As respostas oferecidas por François Jacob
As contribuições do biólogo francês François Jacob – responsável por estudos fundamentais para a compreensão da regulação da atividade do gene – no campo da filosofia das ciências foram imprescindíveis. Isso porque ele conseguiu conciliar os modelos de filósofos e cientistas sociais, como Michel Foucault e os epistemas e Thomas Kuhn e os paradigmas, e rejeitou uma visão idealista e irreal da construção do conhecimento científico.
François Jacob elaborou a teoria da “ciência da noite” e “ciência da manhã”. A primeira é o lugar central da imaginação, da criatividade e das transgressões. A ciência da noite é muito semelhante a outras atividades criativas humanas, como a arte e a construção dos mitos. “Criar é recombinar conceitos e modelos; é gerar novas ligações; encontrar novas maneiras de olhar para fenômenos”, explicou Morange. A ciência da noite é aquela que duvida de tudo e questiona a si própria.

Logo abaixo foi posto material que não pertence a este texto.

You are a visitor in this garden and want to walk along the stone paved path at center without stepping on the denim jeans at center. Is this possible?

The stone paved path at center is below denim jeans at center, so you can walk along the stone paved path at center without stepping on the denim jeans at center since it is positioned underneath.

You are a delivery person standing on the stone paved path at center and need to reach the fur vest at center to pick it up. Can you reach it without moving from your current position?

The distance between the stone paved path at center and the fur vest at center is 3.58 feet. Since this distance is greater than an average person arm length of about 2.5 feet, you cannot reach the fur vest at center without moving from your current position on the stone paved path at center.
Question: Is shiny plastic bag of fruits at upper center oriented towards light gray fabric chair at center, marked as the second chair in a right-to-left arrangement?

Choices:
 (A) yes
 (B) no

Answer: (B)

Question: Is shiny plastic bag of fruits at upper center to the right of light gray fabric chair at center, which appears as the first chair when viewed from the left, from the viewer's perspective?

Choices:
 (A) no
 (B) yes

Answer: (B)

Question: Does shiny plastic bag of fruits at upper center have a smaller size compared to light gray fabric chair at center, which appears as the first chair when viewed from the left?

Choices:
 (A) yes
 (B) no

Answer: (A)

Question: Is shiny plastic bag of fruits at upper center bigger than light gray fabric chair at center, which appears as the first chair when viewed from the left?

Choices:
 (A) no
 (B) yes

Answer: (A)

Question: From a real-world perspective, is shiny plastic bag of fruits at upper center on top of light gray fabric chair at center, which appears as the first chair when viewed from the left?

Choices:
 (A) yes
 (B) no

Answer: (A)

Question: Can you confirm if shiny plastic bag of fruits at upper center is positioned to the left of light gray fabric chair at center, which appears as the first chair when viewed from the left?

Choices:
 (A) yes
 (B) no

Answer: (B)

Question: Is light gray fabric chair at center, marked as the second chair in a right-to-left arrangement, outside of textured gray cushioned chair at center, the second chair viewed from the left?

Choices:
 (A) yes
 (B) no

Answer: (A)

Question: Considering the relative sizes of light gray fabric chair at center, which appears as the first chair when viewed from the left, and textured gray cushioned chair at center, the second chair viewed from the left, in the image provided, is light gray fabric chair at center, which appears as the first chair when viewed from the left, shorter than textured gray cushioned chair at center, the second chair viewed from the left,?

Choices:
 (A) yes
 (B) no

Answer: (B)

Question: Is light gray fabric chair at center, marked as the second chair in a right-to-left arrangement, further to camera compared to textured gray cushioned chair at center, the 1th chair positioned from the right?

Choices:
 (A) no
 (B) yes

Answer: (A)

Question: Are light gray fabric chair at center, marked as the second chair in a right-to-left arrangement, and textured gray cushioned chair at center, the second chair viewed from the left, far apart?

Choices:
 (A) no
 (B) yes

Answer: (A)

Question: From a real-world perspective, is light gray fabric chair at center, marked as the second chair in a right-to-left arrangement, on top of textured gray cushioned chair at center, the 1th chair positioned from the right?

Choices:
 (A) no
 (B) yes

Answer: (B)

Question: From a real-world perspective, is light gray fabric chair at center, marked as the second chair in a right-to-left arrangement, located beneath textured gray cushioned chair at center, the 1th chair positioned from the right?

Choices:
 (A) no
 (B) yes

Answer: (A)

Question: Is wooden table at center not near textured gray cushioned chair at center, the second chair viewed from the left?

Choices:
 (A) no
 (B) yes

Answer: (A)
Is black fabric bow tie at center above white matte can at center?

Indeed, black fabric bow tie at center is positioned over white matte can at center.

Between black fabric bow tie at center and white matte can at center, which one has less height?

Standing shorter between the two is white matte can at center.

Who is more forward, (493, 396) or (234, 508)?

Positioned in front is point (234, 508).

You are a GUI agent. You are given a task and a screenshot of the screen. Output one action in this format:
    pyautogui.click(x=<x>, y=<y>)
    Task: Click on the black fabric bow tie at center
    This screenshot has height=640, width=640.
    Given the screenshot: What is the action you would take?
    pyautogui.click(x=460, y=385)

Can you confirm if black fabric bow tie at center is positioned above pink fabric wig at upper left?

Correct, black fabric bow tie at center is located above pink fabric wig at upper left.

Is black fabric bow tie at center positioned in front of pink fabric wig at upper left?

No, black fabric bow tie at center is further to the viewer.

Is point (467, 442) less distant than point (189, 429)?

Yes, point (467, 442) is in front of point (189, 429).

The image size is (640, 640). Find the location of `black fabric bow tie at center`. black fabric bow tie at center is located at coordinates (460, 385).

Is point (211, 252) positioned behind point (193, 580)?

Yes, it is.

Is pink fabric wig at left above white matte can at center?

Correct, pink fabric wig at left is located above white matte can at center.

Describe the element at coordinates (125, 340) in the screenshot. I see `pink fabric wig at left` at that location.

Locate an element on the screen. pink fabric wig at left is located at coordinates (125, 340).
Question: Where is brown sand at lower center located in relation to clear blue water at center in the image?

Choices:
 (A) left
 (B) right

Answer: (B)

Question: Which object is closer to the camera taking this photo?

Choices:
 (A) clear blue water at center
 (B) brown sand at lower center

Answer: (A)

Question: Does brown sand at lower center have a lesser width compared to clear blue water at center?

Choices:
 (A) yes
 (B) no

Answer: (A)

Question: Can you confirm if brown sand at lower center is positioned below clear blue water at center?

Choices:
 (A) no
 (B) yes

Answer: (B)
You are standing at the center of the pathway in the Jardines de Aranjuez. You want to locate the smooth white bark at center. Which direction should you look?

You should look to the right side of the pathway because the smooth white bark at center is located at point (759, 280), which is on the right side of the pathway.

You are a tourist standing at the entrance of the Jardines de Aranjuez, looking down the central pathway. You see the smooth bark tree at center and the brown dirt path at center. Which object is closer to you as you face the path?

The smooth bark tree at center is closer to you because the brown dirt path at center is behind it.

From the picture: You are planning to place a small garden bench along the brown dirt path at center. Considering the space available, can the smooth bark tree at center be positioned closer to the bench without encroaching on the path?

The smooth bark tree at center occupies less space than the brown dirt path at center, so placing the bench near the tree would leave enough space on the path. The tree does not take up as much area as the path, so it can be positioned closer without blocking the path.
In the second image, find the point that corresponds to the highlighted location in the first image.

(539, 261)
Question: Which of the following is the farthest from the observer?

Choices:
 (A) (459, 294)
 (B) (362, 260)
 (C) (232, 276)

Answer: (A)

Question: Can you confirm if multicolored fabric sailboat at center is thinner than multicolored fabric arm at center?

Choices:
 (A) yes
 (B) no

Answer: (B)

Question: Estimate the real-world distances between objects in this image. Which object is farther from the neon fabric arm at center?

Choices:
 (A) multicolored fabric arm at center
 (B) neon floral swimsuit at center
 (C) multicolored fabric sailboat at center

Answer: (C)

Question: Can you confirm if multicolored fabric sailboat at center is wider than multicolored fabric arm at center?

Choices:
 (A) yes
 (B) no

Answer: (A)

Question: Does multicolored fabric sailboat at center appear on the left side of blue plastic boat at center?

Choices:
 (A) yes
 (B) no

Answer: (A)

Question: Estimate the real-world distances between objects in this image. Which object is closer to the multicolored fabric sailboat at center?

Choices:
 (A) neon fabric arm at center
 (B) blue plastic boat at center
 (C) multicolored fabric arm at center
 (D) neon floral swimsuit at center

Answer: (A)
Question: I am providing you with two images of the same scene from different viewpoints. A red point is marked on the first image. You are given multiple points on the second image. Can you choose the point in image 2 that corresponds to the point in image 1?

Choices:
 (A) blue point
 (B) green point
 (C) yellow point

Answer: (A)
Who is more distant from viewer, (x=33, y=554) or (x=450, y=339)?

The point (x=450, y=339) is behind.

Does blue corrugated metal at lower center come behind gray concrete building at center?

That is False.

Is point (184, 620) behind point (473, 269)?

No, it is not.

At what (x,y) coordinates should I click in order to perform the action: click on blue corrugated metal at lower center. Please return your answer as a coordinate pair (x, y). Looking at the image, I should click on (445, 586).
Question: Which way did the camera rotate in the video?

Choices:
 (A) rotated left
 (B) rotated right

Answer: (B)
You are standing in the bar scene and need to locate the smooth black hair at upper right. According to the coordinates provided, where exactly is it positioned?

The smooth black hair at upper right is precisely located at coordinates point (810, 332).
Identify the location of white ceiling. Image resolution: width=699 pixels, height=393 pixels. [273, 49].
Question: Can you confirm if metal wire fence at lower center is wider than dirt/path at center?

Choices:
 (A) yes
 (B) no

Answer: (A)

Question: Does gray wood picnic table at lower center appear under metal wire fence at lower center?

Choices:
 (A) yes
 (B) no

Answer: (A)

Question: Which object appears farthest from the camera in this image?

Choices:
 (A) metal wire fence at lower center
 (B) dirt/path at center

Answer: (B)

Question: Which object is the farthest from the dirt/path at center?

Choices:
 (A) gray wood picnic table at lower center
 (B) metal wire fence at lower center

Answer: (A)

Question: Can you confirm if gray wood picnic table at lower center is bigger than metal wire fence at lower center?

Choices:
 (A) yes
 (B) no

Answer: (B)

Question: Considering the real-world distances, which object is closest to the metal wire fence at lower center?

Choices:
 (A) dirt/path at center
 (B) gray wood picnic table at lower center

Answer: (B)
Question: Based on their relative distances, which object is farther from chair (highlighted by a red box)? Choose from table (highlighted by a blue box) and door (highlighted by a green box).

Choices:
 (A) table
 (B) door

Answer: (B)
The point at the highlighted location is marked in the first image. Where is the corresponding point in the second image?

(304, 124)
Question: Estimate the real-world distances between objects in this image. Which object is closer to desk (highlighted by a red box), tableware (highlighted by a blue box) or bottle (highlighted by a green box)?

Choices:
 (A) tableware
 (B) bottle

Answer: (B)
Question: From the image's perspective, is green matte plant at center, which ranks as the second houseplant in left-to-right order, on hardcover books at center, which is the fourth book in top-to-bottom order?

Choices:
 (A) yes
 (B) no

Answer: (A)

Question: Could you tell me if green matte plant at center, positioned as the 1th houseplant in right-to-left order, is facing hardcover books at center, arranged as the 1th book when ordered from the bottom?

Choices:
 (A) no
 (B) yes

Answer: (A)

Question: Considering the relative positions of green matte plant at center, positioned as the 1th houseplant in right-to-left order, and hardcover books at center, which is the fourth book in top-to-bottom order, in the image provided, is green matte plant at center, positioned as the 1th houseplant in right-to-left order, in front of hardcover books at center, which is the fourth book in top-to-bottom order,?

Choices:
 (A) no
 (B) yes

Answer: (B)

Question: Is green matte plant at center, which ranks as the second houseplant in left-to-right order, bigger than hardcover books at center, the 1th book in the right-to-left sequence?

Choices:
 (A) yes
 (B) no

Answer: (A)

Já a ciência do dia é aquela como conhecemos, a “peneira de experimentos” e o confronto com outros cientistas. “É algo único para o conhecimento científico”, afirmou Morange. François Jacob também teve um papel importante ao discorrer sobre ética na ciência. “Como cientista, ele sempre lutou por aplicações éticas do conhecimento científico, contra qualquer forma de eugenismo e uso indevido do conhecimento genético. Também ajudou cientistas perseguidos por regimes autoritários.”
Morange concluiu, ressaltando que cientistas não são diferentes de outros seres humanos e suas criações podem ser comparadas às de artistas. “Mas, devido às regras do jogo, ciência é diferente de outras atividades humanas.” Ele também comentou que a ciência passa por uma certa forma de “secularização” ou “laicização”, em que o conhecimento científico é progressivamente construído, evolui e é produto de um tempo histórico específico. Mas, ao mesmo tempo, é algo difícil de se obter, e requer uma modéstia dos pesquisadores: “Os momentos em que é possível progredir na ciência são realmente raros”, destacou o francês.